▸ WHAT IS REQUIRED: Scan the records for the string "Wednesfield", then copy each line that has it.
=== RECORDED DATA ===
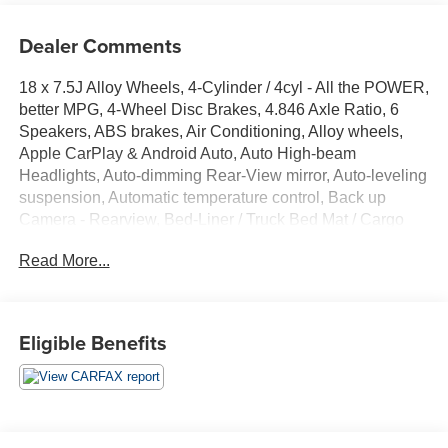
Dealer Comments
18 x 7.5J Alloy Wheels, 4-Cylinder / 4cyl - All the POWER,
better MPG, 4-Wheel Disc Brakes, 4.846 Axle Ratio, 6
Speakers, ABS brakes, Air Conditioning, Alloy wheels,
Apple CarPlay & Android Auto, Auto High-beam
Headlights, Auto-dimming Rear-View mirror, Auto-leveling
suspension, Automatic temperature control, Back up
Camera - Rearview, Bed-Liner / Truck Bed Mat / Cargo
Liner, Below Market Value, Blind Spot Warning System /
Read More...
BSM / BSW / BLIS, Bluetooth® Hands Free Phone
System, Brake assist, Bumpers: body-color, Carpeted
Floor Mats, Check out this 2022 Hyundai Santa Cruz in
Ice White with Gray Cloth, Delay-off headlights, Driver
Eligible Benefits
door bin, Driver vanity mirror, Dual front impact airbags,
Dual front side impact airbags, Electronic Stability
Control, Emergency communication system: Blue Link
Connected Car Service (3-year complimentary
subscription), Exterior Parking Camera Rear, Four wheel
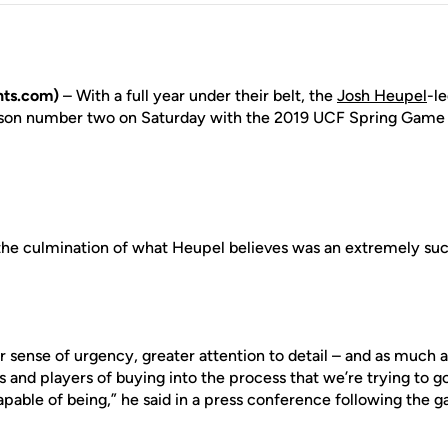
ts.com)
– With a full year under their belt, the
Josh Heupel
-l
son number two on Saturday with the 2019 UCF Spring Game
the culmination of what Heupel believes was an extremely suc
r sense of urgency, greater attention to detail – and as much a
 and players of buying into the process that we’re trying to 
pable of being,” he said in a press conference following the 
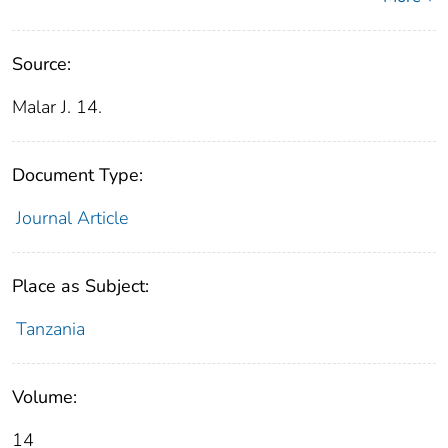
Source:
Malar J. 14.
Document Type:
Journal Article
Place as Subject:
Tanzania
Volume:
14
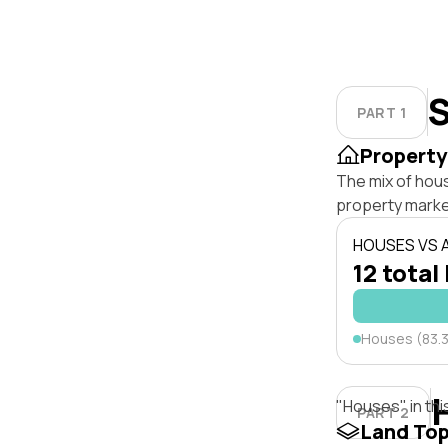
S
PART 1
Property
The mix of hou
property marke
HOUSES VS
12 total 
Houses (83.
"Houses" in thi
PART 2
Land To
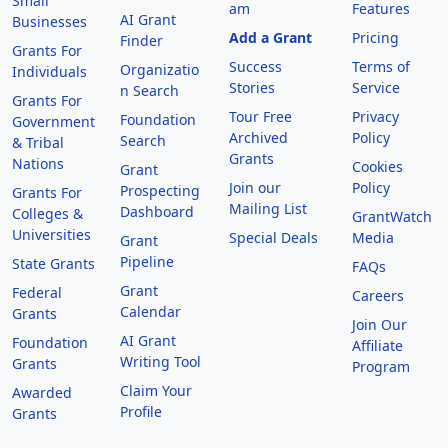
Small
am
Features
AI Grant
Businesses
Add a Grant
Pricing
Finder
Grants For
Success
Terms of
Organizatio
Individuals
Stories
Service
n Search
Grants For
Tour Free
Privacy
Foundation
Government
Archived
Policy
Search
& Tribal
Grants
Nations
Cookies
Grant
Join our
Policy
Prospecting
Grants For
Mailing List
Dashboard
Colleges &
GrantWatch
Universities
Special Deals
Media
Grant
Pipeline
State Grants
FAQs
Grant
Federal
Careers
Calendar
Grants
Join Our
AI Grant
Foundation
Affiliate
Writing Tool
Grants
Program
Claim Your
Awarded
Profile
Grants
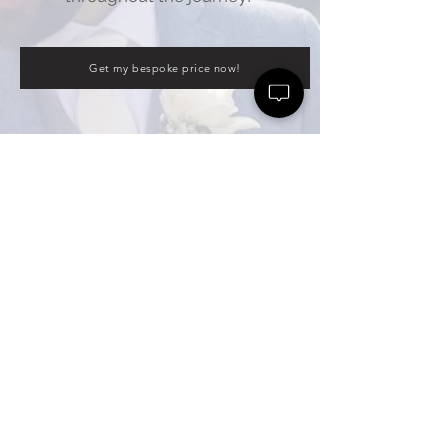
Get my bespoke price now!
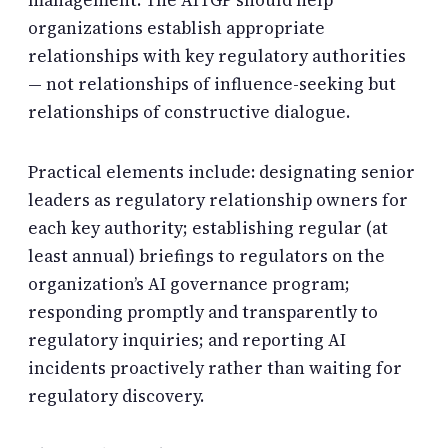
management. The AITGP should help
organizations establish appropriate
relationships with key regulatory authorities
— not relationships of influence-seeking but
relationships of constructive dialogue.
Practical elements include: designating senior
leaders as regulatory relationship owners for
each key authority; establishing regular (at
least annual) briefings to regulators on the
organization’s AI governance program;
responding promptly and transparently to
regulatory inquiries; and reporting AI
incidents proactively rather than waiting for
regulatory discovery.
===
=== RECORDED DATA ===
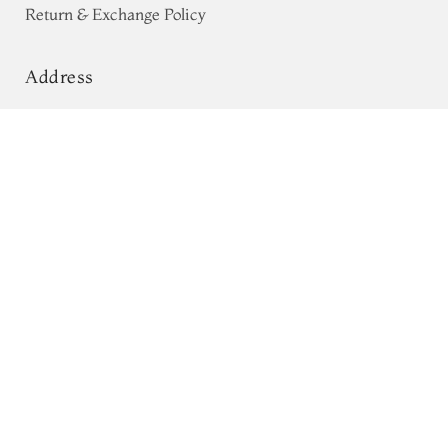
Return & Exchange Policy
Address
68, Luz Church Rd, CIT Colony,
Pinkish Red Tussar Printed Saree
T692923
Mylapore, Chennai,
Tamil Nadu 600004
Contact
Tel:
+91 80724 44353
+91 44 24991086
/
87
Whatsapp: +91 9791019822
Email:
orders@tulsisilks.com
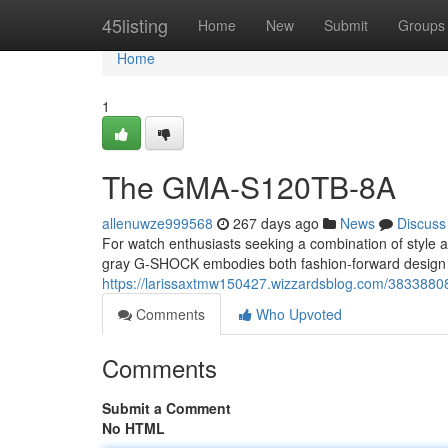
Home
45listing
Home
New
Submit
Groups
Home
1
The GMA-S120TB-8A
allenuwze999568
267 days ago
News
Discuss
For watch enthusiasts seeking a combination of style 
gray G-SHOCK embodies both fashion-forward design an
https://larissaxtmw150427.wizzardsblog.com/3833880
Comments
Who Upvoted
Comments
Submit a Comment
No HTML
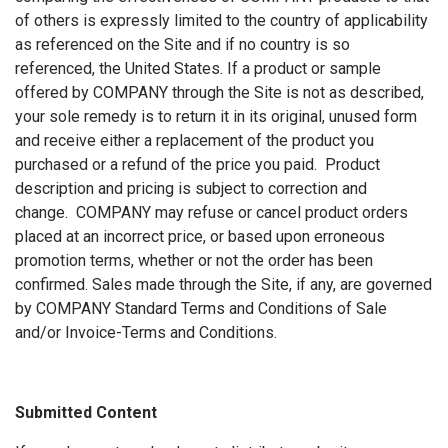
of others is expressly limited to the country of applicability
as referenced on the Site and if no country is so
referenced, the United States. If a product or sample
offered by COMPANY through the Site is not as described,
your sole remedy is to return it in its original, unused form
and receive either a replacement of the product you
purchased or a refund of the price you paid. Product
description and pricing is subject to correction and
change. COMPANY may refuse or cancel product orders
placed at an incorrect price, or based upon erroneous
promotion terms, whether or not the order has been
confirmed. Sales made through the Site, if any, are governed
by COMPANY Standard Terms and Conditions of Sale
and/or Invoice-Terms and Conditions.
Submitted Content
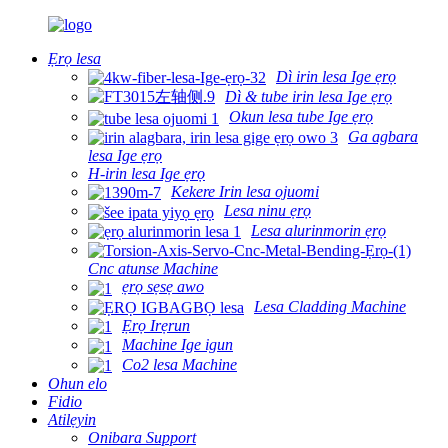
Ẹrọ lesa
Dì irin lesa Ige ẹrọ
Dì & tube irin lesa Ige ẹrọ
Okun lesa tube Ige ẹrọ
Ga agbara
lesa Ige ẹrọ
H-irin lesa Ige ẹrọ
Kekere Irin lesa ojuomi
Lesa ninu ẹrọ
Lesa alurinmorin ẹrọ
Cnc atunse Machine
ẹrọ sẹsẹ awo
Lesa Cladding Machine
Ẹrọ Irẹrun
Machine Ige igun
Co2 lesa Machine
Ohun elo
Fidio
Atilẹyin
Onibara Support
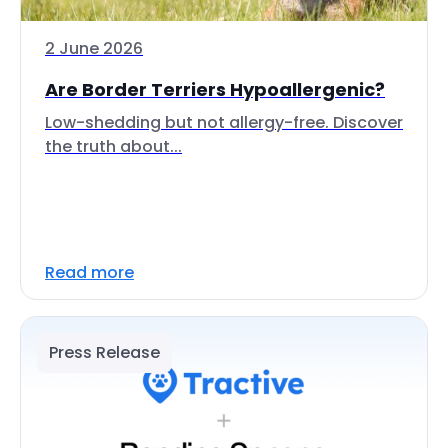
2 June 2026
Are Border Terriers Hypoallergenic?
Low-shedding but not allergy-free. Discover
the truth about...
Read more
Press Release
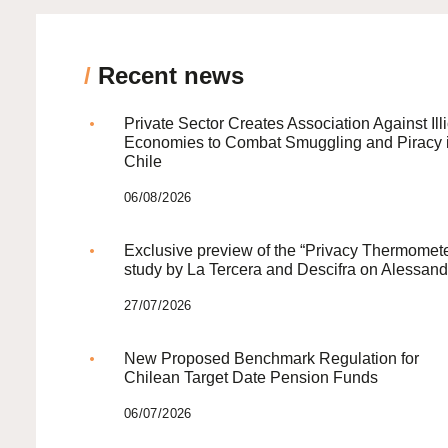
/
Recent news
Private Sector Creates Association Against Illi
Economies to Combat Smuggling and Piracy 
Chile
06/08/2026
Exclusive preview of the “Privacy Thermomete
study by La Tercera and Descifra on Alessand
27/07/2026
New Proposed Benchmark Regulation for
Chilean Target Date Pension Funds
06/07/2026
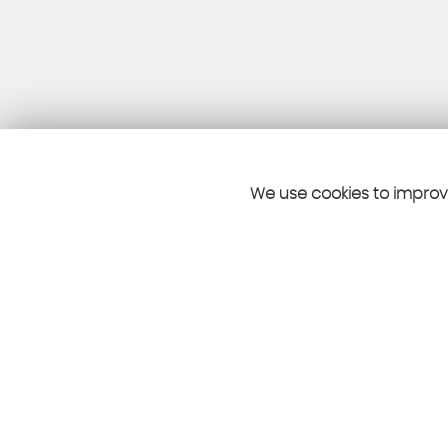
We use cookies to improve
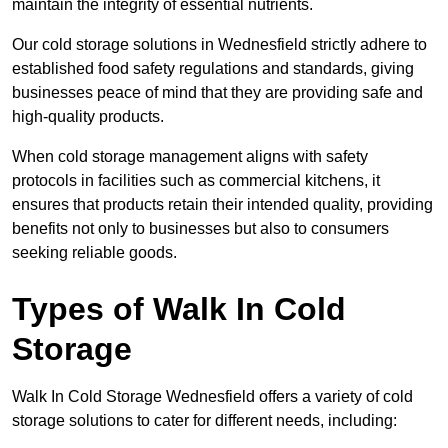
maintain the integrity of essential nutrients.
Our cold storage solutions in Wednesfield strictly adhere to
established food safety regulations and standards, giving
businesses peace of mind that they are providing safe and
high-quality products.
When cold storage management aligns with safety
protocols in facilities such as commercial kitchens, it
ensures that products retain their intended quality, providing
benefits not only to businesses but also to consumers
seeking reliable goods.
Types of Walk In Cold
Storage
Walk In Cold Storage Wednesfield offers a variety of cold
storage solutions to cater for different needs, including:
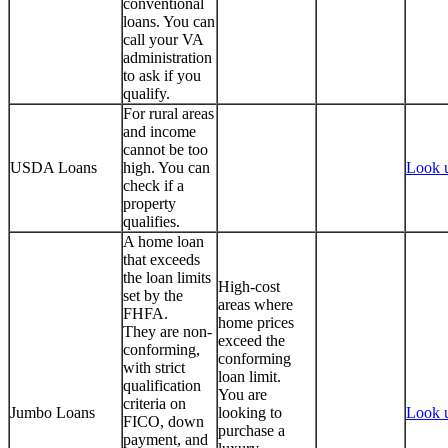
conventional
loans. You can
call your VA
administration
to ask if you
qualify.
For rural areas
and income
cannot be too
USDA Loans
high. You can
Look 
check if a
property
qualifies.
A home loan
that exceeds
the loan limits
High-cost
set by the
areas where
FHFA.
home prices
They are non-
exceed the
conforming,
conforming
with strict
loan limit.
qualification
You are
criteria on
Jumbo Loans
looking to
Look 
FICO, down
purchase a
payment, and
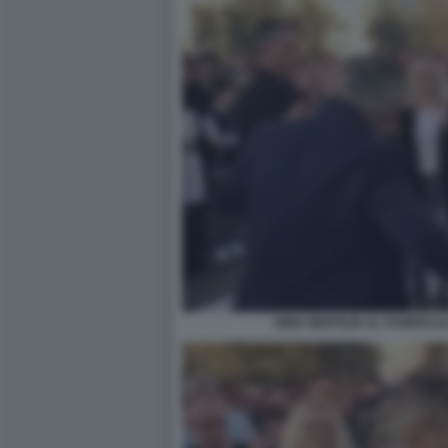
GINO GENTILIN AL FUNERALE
===
=== RECORDED DATA ===
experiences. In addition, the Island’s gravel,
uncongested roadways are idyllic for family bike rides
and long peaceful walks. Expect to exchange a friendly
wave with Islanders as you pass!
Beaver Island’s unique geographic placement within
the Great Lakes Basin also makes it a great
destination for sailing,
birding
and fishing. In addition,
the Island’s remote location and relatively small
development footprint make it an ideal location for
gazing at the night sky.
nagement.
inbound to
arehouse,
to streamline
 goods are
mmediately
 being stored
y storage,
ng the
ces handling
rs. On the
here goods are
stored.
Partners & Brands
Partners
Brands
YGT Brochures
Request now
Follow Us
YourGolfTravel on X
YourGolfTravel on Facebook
===
▸ RESPONSE TO THIS EXERCISE:
Our cold storage solutions in Wednesfield strictly adhere to
Walk In Cold Storage Wednesfield offers a variety of cold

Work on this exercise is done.